Intervention de Claude Malhuret

Réunion du 21 janvier 2021 à 14h30
Patrimoine sensoriel des campagnes françaises — Adoption définitive d'une proposition de loi dans le texte de la commission

Photo de Claude MalhuretClaude Malhuret :

Monsieur le président, monsieur le secrétaire d’État, mes chers collègues, cette proposition de loi destinée à protéger le patrimoine sensoriel de nos campagnes pourrait paraître surprenante. Elle s’inscrit pourtant dans le contexte de la judiciarisation croissante de nos sociétés, interrogeant l’identité de nos territoires et notre capacité à user de bon sens lorsqu’il s’agit de régler des différends.

Si les querelles de voisinage ont toujours existé, la médiatisation de certaines affaires a placé sur le devant de la scène ces marqueurs patrimoniaux que sont les bruits et les odeurs caractéristiques du monde rural.

Il s’agissait initialement d’inscrire la notion de « patrimoine sensoriel » au sein du code du patrimoine. L’auteur de la proposition de loi a eu la sagesse de soumettre son texte au Conseil d’État ; sur la base de ses recommandations, la commission des affaires culturelles de l’Assemblée nationale a choisi de restreindre le périmètre du texte aux seuls aspects sonores et olfactifs. Les marqueurs en seront sélectionnés par une commission départementale selon qu’ils présentent ou non un intérêt suffisant pour rendre désirable leur préservation.
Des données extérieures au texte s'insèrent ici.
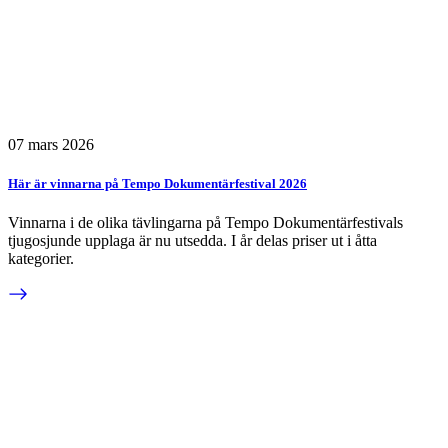
07 mars 2026
Här är vinnarna på Tempo Dokumentärfestival 2026
Vinnarna i de olika tävlingarna på Tempo Dokumentärfestivals
tjugosjunde upplaga är nu utsedda. I år delas priser ut i åtta
kategorier.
Aussi chant des cigales, danse des abeilles et bêlements de moutons pourraient-ils prochainement entrer dans le périmètre de protection du code de l’environnement.

Il ne s’agit pas d’opposer les agriculteurs aux néoruraux et aux touristes, mais de concilier l’ensemble des acteurs du monde rural afin de permettre le vivre-ensemble en bonne intelligence. L’intégration des nouveaux arrivants et des vacanciers aux activités d’un village est un facteur essentiel d’attractivité, et les difficultés d’adaptation à la vie locale constituent, avec les difficultés d’intégration sociale, le principal facteur d’échec de telles installations.

Or deux millions de citadins quittent chaque année les villes pour s’installer à la campagne. Ce nouvel exode urbain est un fait de société, appelé à s’accentuer. Saluons l’intérêt de nos concitoyens pour les ruralités ; mais quitter le brouhaha des grandes agglomérations n’est pas synonyme de calme absolu. La campagne a son propre rythme de vie, du son des carillons des églises au chant du coq en passant par les épandages d’engrais ou de fumier d’animaux.

Les risques de tensions entre nouveaux arrivants et agriculteurs figurent parmi les premières craintes des élus locaux soulevées par ces installations, même si les litiges ont trait avant tout à des problèmes plus structurants tels que la dépendance à la voiture, l’usage des sols ou la qualité de l’eau.

Dans un contexte où le recours au télétravail s’intensifie, les installations dans les campagnes sont un levier important de dynamisme territorial et contribuent au rééquilibrage de nos territoires ; il est essentiel de ne pas décourager les vocations tout en respectant l’identité et la culture du monde rural.

Le groupe Les Indépendants rejoint donc la commission de la culture dans ses conclusions et soutient cette proposition de loi.